[WHAT YOU NEED TO DO]
1. In the proxy-support patch, list every name that the added line imports from urllib.request.
2. Rewrite the proxy-support patch from "# If the cookie" up to and including "URL to retrieve.", replacing "cookie jar" with "cookie store" throughout.

[SELECTED EXCERPT]
━━━━━━━━━━

From f91cf3faa0e7beb0bfbd4a8756e2a9e6a598b46c Mon Sep 17 00:00:00 2001
From: Brandon Rose <rose.brandon.m@gmail.com>
Date: Mon, 27 Apr 2020 16:53:30 -0500
Subject: [PATCH] Added proxy support for Python3

---
 README.md                |  9 +++++++++
 googlesearch/__init__.py | 21 +++++++++++++++------
 2 files changed, 24 insertions(+), 6 deletions(-)

diff --git a/README.md b/README.md
index d3b8b30874..cc3711f485 100644
--- a/README.md
+++ b/README.md
@@ -17,3 +17,12 @@ Installing
 ----------
 
     pip install google
+
+
+Proxy support (Python 3+ only)
+------------------------------
+
+    # Get the first 20 hits for: "Breaking Code" WordPress blog
+    from googlesearch import search
+    for url in search('"Breaking Code" WordPress blog', stop=20, proxy=http:proxy.ip.address:proxy_port):
+        print(url)
\ No newline at end of file
diff --git a/googlesearch/__init__.py b/googlesearch/__init__.py
index 0f21946ac8..e2a16a9260 100644
--- a/googlesearch/__init__.py
+++ b/googlesearch/__init__.py
@@ -35,7 +35,7 @@
 
 if sys.version_info[0] > 2:
     from http.cookiejar import LWPCookieJar
-    from urllib.request import Request, urlopen
+    from urllib.request import Request, ProxyHandler, urlopen, build_opener
     from urllib.parse import quote_plus, urlparse, parse_qs
 else:
     from cookielib import LWPCookieJar
@@ -153,13 +153,15 @@ def get_tbs(from_date, to_date):
 
 # Request the given URL and return the response page, using the cookie jar.
 # If the cookie jar is inaccessible, the errors are ignored.
-def get_page(url, user_agent=None):
+def get_page(url, user_agent=None, proxy=None):
     """
     Request the given URL and return the response page, using the cookie jar.
 
     :param str url: URL to retrieve.
     :param str user_agent: User agent for the HTTP requests.
         Use None for the default.

━━━━━━━━━━

[DATA LISTING]

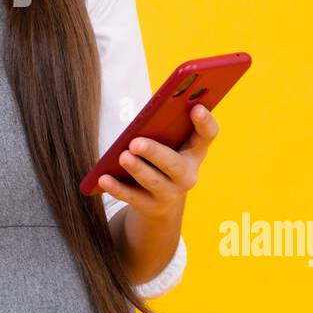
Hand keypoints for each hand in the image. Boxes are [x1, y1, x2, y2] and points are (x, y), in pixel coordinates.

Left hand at [95, 103, 218, 218]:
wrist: (160, 200)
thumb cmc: (163, 158)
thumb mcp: (168, 142)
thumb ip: (163, 126)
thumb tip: (145, 114)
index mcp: (195, 151)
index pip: (208, 135)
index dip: (205, 122)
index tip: (196, 107)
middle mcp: (187, 174)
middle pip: (175, 164)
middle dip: (155, 152)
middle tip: (135, 143)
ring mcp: (170, 193)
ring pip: (153, 182)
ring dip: (137, 169)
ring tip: (123, 157)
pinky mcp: (150, 206)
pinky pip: (132, 197)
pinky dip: (117, 188)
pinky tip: (104, 179)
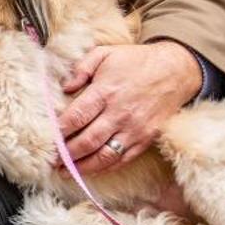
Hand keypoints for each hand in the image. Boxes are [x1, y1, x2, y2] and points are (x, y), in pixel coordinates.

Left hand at [55, 42, 201, 178]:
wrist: (177, 70)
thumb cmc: (136, 61)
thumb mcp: (105, 54)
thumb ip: (81, 68)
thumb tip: (65, 87)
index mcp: (106, 92)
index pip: (77, 117)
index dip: (59, 132)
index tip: (46, 140)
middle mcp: (120, 114)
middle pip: (87, 141)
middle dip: (66, 154)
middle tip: (51, 160)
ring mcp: (134, 129)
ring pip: (104, 155)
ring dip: (82, 167)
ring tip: (65, 171)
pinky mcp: (146, 139)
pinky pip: (122, 159)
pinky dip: (105, 168)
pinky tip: (90, 170)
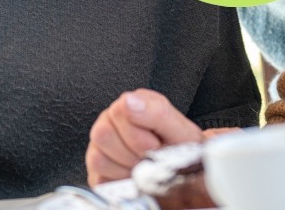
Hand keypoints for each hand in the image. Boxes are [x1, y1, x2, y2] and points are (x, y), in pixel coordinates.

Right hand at [86, 89, 203, 185]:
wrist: (186, 175)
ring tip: (143, 167)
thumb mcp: (179, 130)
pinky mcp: (98, 171)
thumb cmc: (182, 151)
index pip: (117, 111)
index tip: (155, 144)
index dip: (137, 134)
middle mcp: (112, 122)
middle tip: (149, 157)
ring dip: (126, 169)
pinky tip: (133, 178)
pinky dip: (119, 183)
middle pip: (102, 134)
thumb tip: (129, 101)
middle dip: (132, 153)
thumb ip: (156, 112)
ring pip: (97, 158)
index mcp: (132, 105)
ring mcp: (101, 146)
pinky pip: (98, 179)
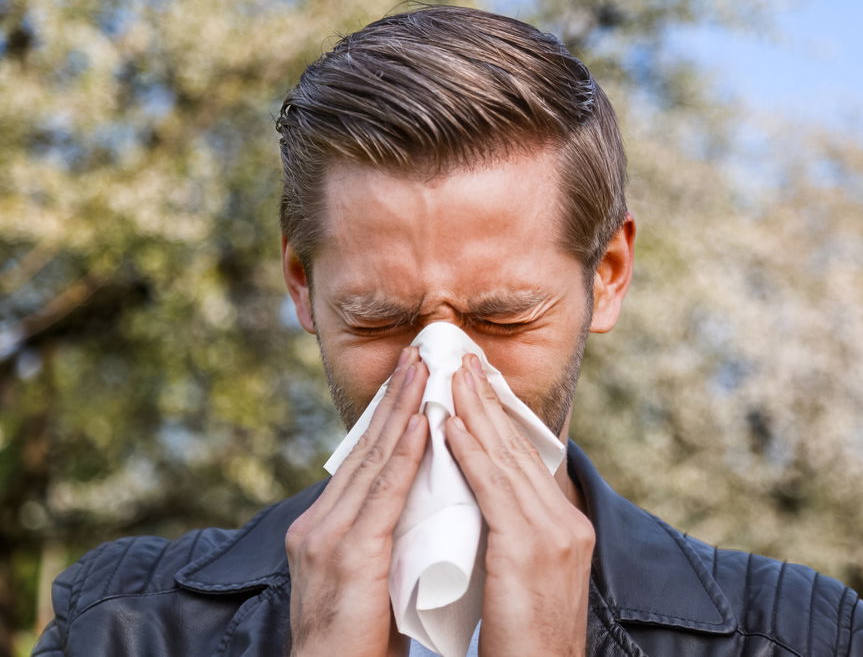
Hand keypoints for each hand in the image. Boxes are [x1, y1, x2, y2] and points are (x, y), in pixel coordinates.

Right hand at [285, 347, 429, 656]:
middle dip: (394, 398)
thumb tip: (415, 510)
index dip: (387, 418)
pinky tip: (424, 423)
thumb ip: (382, 539)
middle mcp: (319, 524)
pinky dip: (406, 454)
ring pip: (374, 459)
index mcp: (323, 528)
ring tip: (424, 368)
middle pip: (364, 448)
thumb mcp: (368, 578)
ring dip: (402, 409)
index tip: (411, 381)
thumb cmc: (359, 641)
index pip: (361, 461)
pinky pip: (384, 493)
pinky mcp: (349, 554)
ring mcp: (329, 536)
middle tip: (419, 353)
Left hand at [446, 354, 593, 656]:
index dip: (500, 422)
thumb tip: (482, 510)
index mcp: (566, 529)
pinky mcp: (530, 550)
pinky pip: (494, 490)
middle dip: (489, 402)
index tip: (477, 386)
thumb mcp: (524, 579)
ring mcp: (553, 535)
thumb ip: (511, 538)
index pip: (527, 462)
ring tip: (452, 377)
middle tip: (464, 360)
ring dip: (476, 413)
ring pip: (508, 459)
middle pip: (520, 450)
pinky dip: (470, 453)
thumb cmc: (525, 642)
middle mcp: (566, 524)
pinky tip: (450, 427)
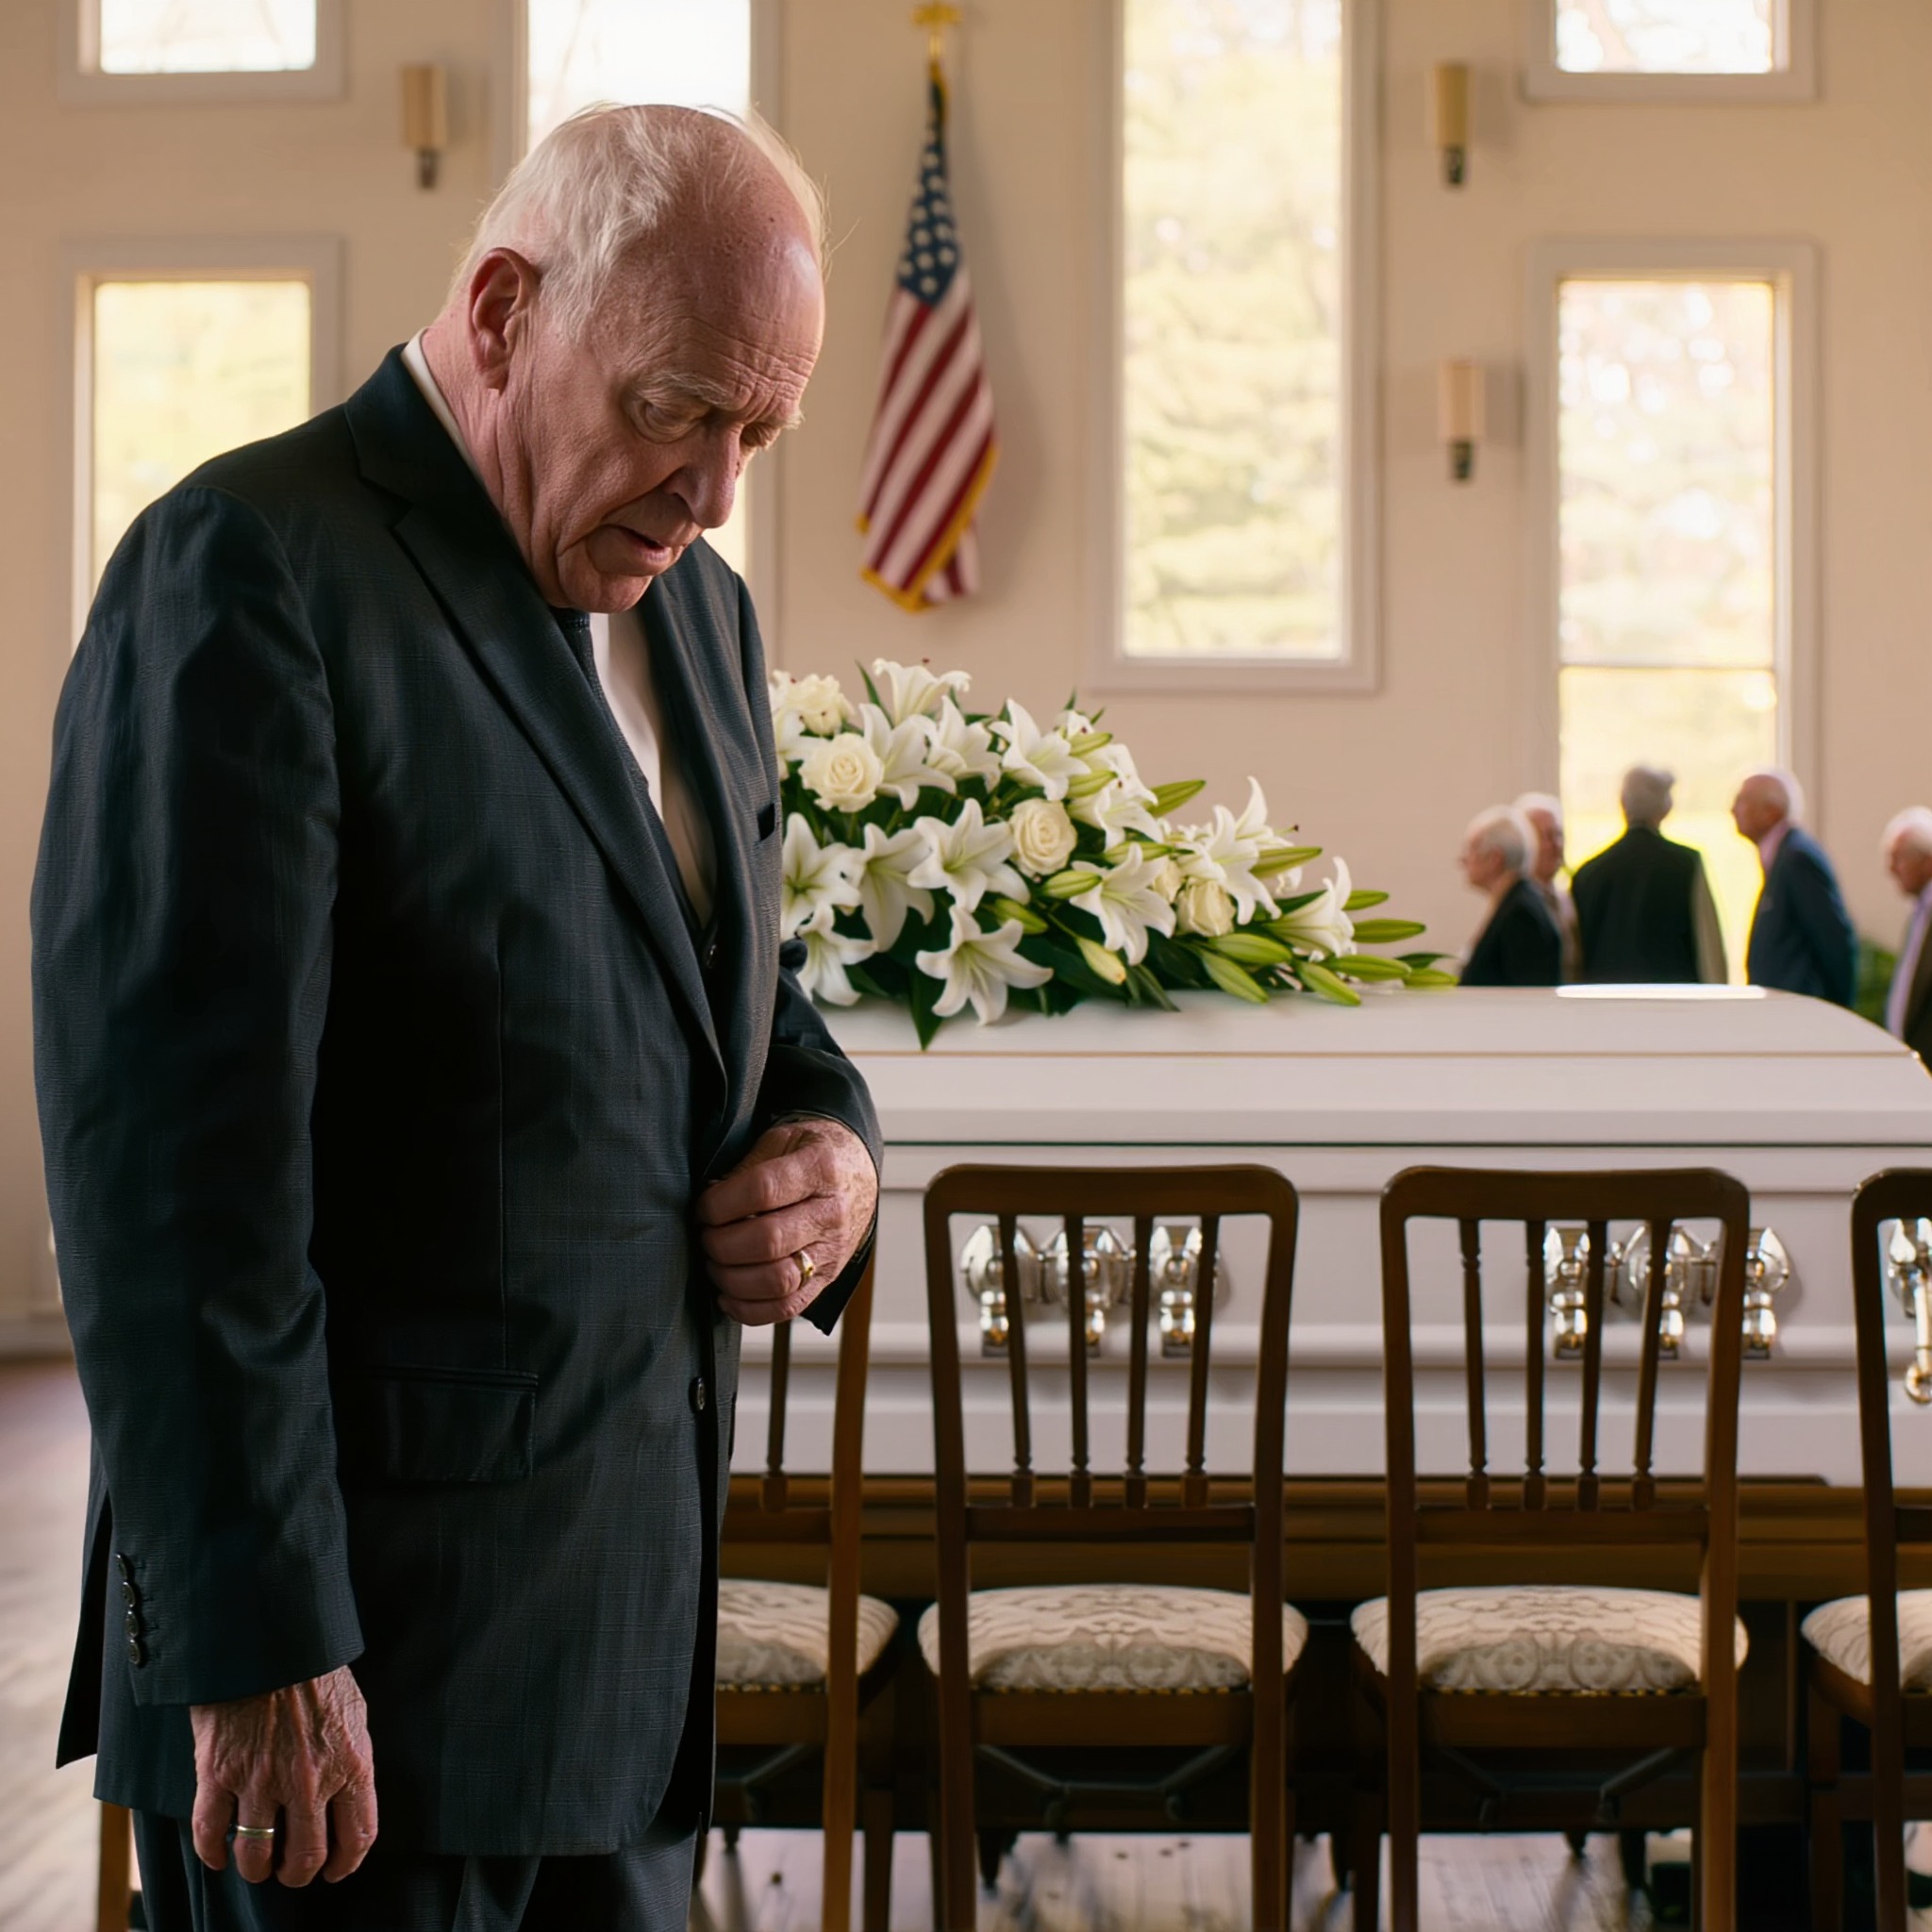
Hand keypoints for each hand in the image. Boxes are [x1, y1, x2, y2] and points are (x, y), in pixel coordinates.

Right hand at [189, 1664, 376, 1885]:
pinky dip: (213, 1854)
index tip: (336, 1871)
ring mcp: (262, 1780)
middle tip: (290, 1870)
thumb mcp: (352, 1713)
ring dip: (257, 1869)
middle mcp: (309, 1781)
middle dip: (297, 1874)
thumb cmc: (315, 1672)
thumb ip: (351, 1760)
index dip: (346, 1864)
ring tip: (257, 1864)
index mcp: (350, 1764)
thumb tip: (348, 1799)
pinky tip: (219, 1856)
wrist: (270, 1640)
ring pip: (257, 1856)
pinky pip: (210, 1836)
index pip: (358, 1836)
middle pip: (305, 1857)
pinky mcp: (219, 1775)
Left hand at [697, 1118, 878, 1323]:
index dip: (721, 1203)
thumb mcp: (783, 1139)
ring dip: (732, 1278)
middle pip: (768, 1241)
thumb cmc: (814, 1153)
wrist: (856, 1172)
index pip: (763, 1190)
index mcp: (820, 1169)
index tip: (703, 1207)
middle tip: (706, 1235)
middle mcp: (831, 1213)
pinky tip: (728, 1295)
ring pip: (777, 1281)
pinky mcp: (827, 1279)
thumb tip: (709, 1199)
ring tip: (716, 1263)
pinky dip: (750, 1309)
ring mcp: (832, 1251)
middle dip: (721, 1243)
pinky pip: (788, 1307)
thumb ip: (747, 1167)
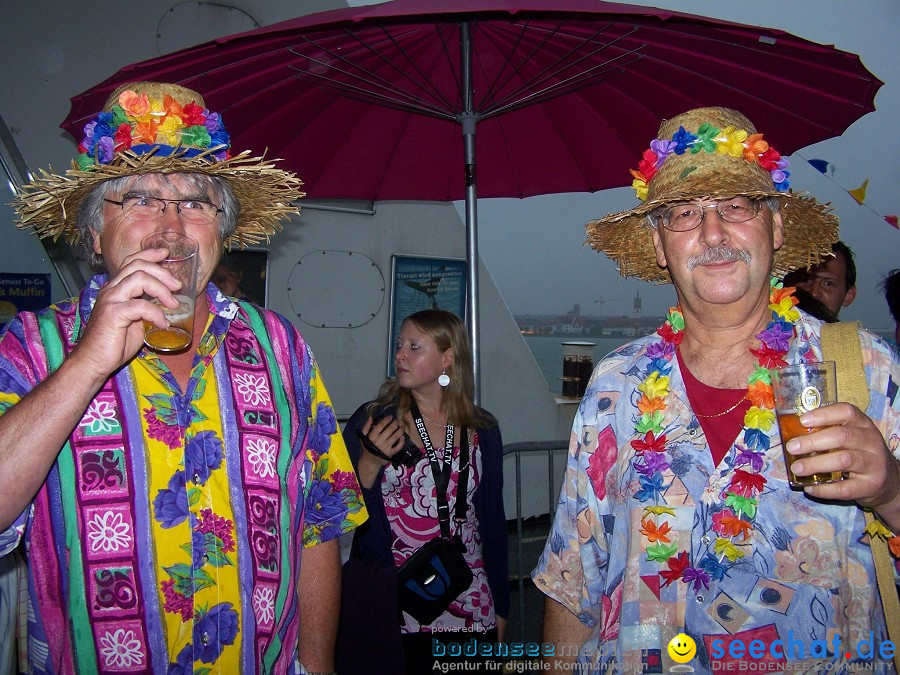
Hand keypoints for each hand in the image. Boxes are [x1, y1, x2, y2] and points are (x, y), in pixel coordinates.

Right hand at [70, 247, 184, 378]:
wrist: (93, 361)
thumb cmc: (114, 343)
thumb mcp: (135, 320)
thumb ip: (146, 308)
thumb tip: (168, 305)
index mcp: (115, 289)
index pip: (131, 262)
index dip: (149, 254)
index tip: (166, 254)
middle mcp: (111, 290)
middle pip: (138, 266)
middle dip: (162, 272)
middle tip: (177, 286)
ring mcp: (110, 300)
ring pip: (139, 279)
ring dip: (162, 290)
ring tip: (173, 304)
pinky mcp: (113, 314)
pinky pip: (140, 306)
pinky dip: (157, 313)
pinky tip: (163, 323)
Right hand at [358, 415, 406, 464]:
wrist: (369, 462)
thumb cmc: (367, 447)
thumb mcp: (363, 436)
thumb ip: (366, 426)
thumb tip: (371, 417)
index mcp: (372, 436)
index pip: (381, 425)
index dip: (387, 419)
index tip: (390, 416)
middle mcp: (380, 441)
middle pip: (390, 429)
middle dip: (395, 423)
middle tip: (397, 420)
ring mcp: (386, 448)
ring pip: (395, 436)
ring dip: (400, 430)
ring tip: (402, 426)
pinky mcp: (390, 453)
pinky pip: (398, 446)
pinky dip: (402, 441)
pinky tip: (403, 436)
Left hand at [787, 402, 899, 515]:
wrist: (887, 481)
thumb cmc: (859, 453)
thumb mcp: (850, 437)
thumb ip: (828, 432)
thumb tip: (793, 435)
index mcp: (863, 425)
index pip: (847, 412)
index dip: (823, 414)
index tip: (802, 421)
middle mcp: (871, 442)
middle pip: (842, 436)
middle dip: (813, 441)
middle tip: (792, 447)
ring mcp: (873, 465)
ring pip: (843, 460)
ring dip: (815, 464)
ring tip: (796, 468)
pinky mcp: (870, 486)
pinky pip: (844, 488)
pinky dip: (823, 489)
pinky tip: (809, 487)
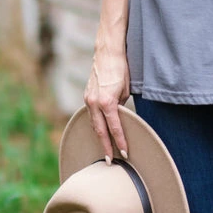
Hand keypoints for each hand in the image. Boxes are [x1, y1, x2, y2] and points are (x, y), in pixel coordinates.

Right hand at [83, 46, 130, 161]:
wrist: (107, 52)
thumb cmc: (121, 69)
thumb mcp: (125, 90)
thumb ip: (120, 106)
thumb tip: (119, 118)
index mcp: (107, 102)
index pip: (114, 128)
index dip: (120, 142)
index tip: (125, 153)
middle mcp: (94, 103)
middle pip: (100, 131)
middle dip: (106, 146)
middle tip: (111, 161)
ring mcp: (88, 100)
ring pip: (94, 124)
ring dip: (100, 138)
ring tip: (106, 150)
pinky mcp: (87, 96)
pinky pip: (91, 115)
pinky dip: (96, 125)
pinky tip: (100, 133)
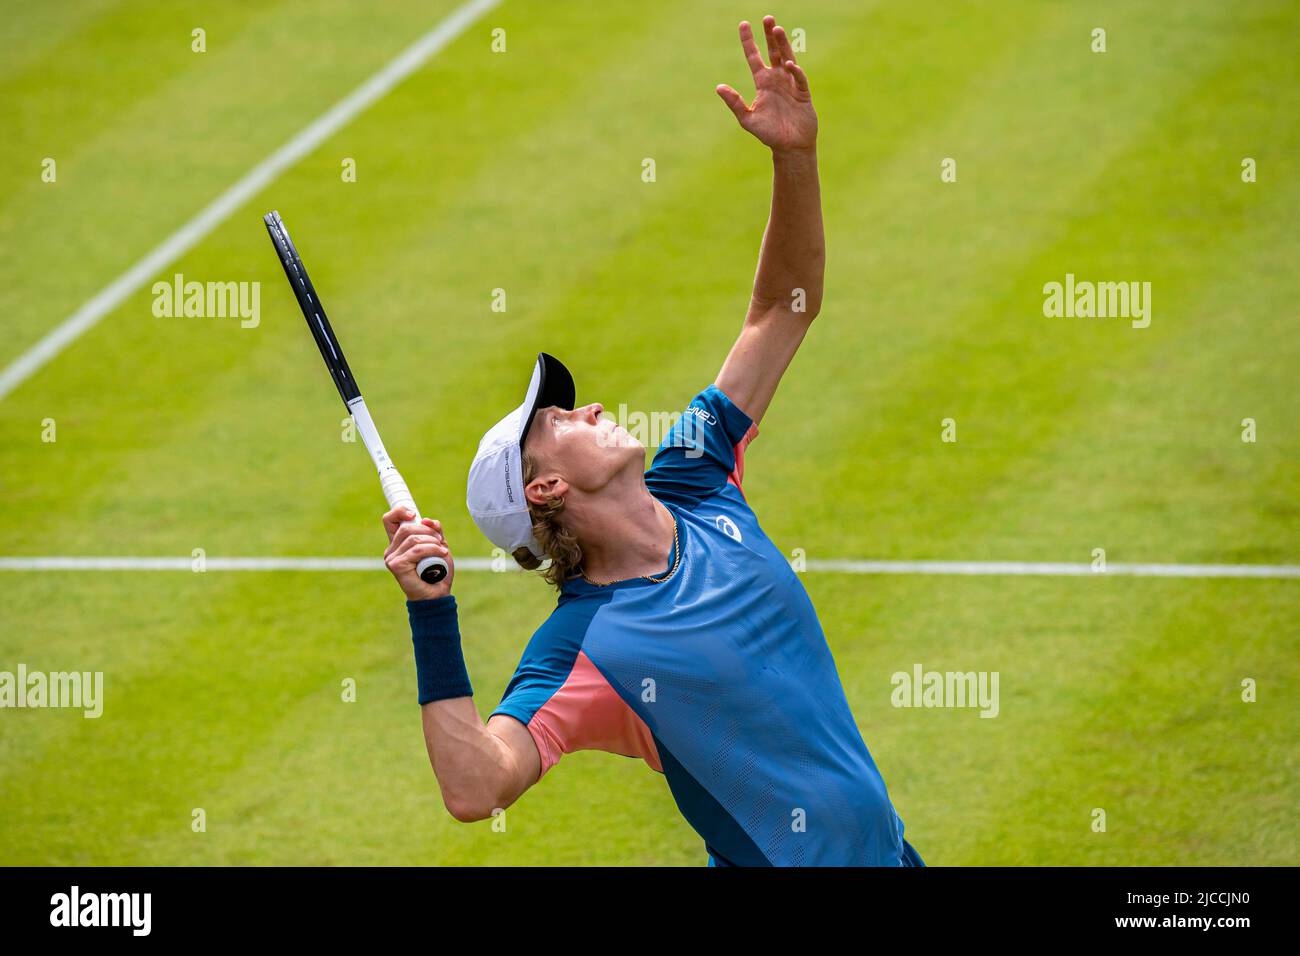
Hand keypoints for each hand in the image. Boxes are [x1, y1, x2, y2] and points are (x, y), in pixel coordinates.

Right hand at [382, 507, 453, 600]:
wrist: (438, 594)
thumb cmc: (438, 571)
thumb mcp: (438, 545)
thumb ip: (434, 531)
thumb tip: (427, 520)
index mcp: (398, 543)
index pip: (389, 520)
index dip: (399, 511)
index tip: (414, 514)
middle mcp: (391, 550)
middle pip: (406, 527)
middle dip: (427, 530)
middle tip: (440, 540)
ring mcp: (392, 558)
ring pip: (413, 539)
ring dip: (433, 542)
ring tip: (442, 550)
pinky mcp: (396, 566)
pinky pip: (416, 550)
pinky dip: (433, 549)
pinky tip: (442, 554)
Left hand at [716, 16, 815, 153]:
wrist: (789, 147)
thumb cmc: (769, 134)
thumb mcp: (747, 119)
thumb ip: (735, 103)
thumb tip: (718, 87)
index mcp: (763, 83)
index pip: (754, 57)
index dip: (749, 41)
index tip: (743, 24)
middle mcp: (777, 79)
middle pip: (773, 52)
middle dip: (770, 35)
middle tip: (767, 18)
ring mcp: (791, 84)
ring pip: (787, 58)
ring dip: (783, 44)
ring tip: (777, 29)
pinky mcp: (803, 93)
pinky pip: (799, 79)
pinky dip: (795, 72)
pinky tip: (790, 66)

━━━━━━━━━━

[EXPECTED OUTPUTS]
1. Request, ProxyHandler, urlopen, build_opener

2.
# If the cookie store is inaccessible, the errors are ignored.
-def get_page(url, user_agent=None):
+def get_page(url, user_agent=None, proxy=None):
     """
     Request the given URL and return the response page, using the cookie store.
 
     :param str url: URL to retrieve.